What's incredible to me is the fact that I probably think about the advantages and disadvantages of being a WAHM every day. Constantly evaluating, constantly wondering whether I have it harder or easier than other mommies out there. If I decide I have it harder, I berate myself for not feeling others' hardships enough. If I feel I have it easier, I immediately make excuses to explain to myself why it's really not true, why my life really is harder, as if doing so will absolve me of the guilt I feel for having such an easy life.

From talking to other moms, I get the impression that I'm not the only one who is sensitive to this. Why do we spend so much time comparing our lives to other moms? Why do we feel the need to prove to ourselves that we have it harder than they do?

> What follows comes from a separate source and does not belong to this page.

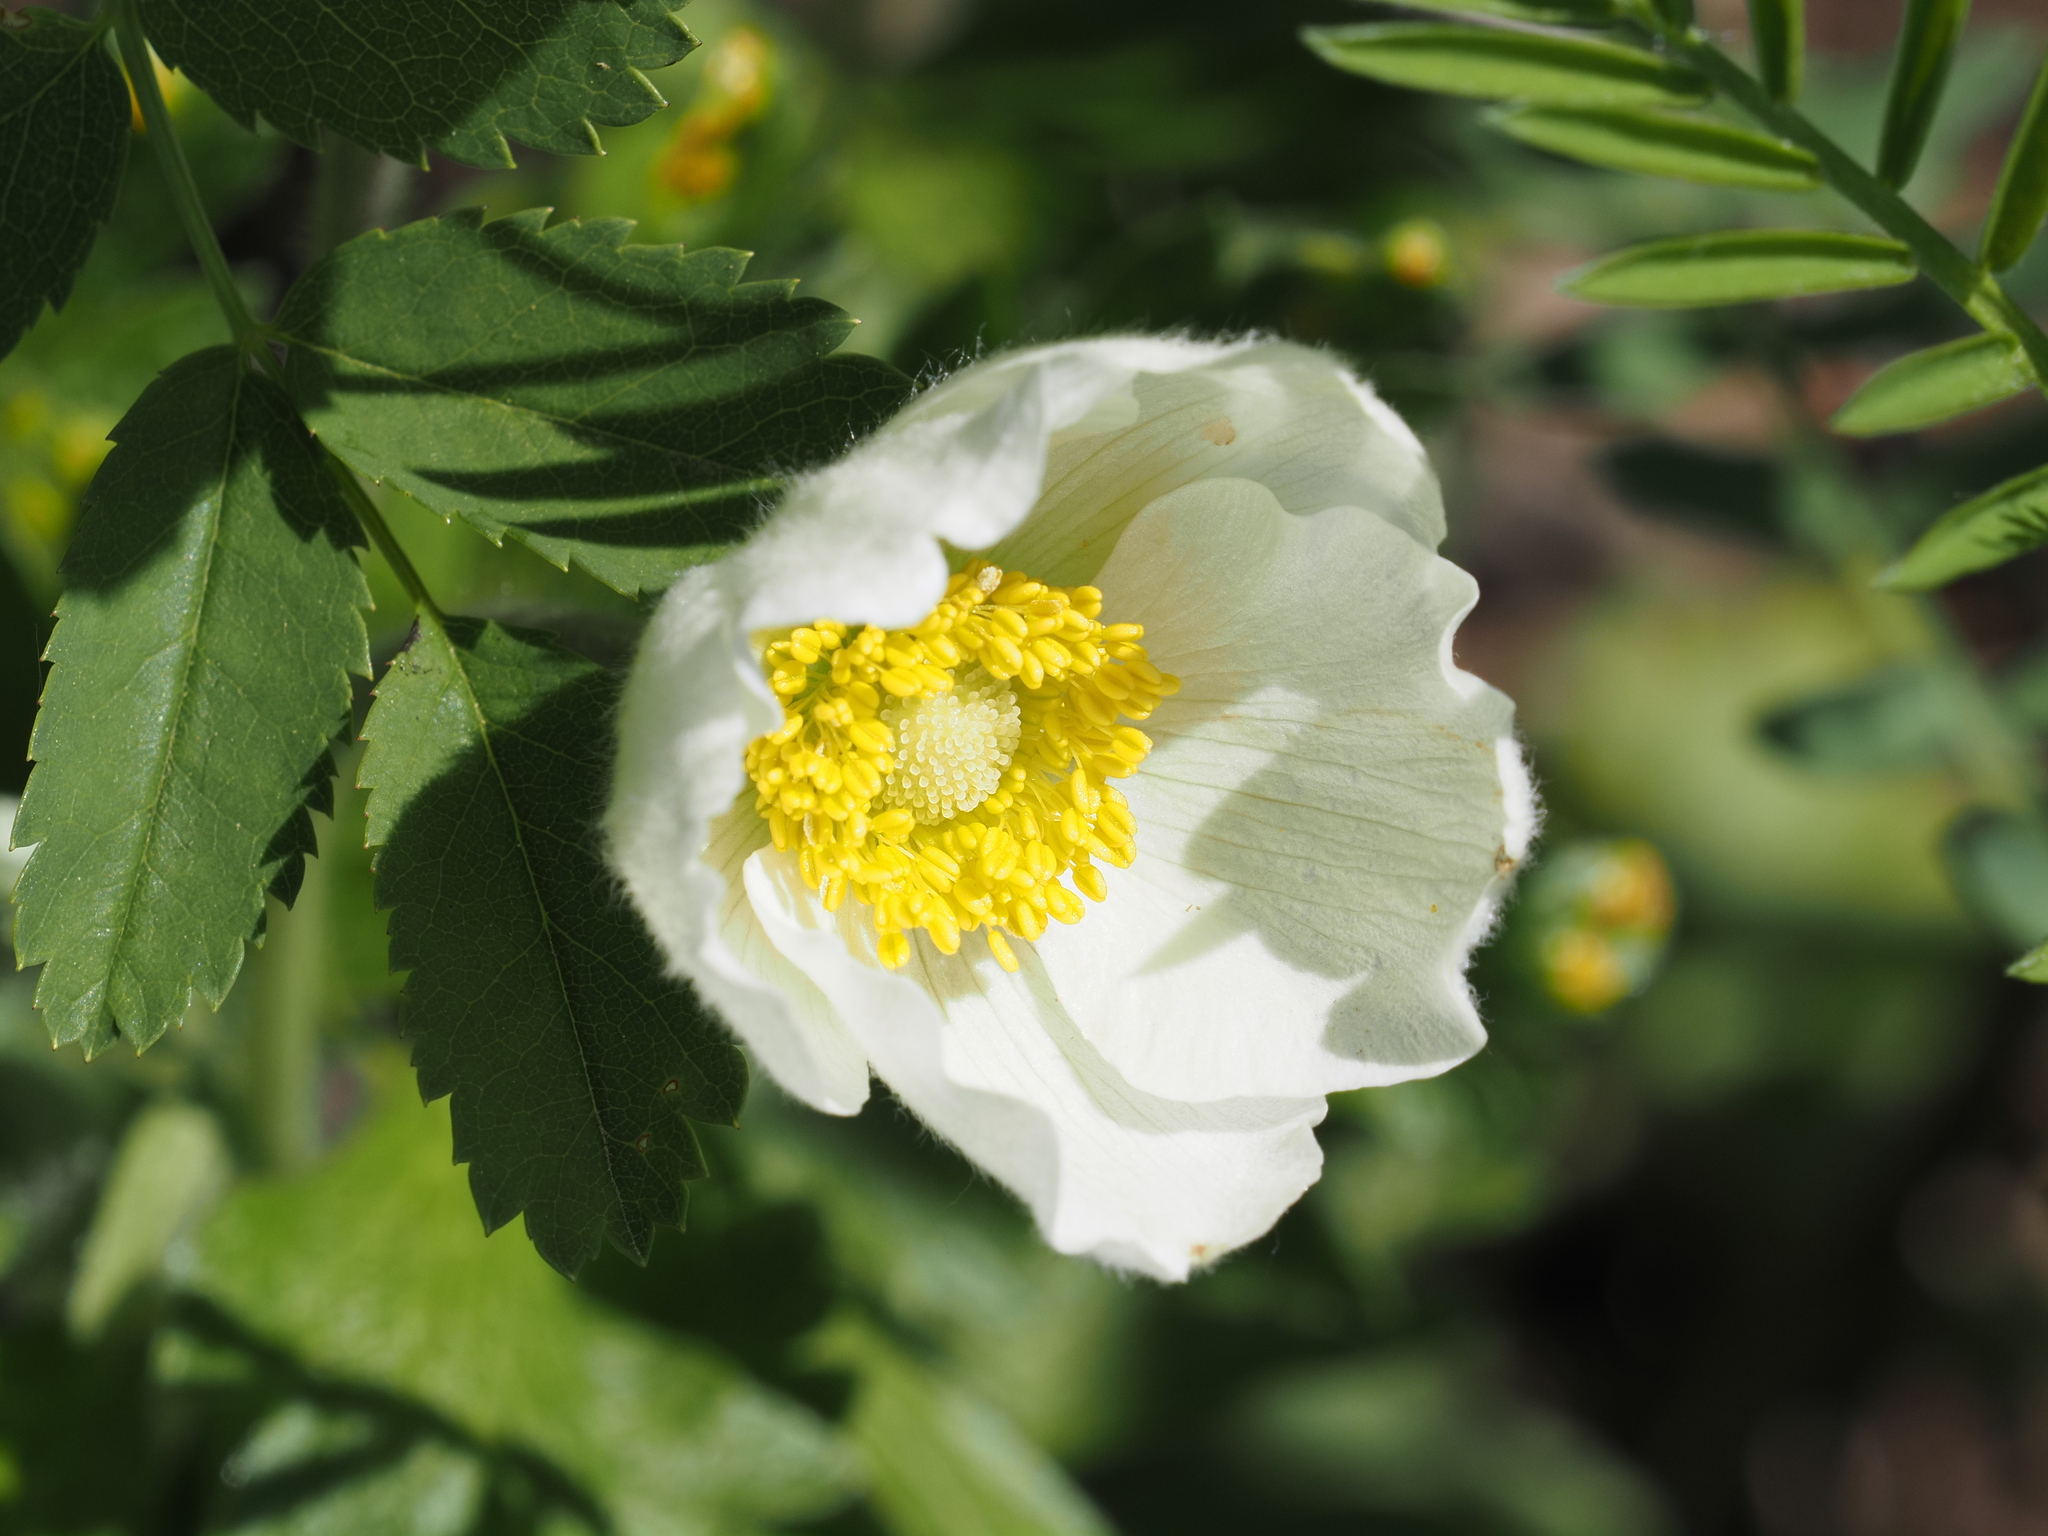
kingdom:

And it's not just whether we work that lends itself to this issue. When I think I'm having a hard day, I think of how much harder it would be if I had a newborn right now. When I've had a newborn, I've thought of how much harder it would be to have twins. Why do I do this? According to my own twisted logic, if someone else has it harder than me, I'm not allowed to complain. Which makes things, ironically, worse.

And when I have an easy day, I try to excuse it by thinking of the people out there who have things easier than I do. Empty nesters, exploring the world. Moms with just one kid, an easygoing one, who is in school all day. As if having an easy day is a crime, and I have to prove myself innocent.

Am I the only one who does this? How do you cure yourself of this need to constantly compare yourself to others, of playing the "easier-harder" game?


*Note: These are stereotypes. Yes, some SAHMs have a ton of money and a maid and no kids at home, and some working moms hate their jobs but have no choice, work part time, are on their feet all day, or are married to a SAHD. Please see past this detail.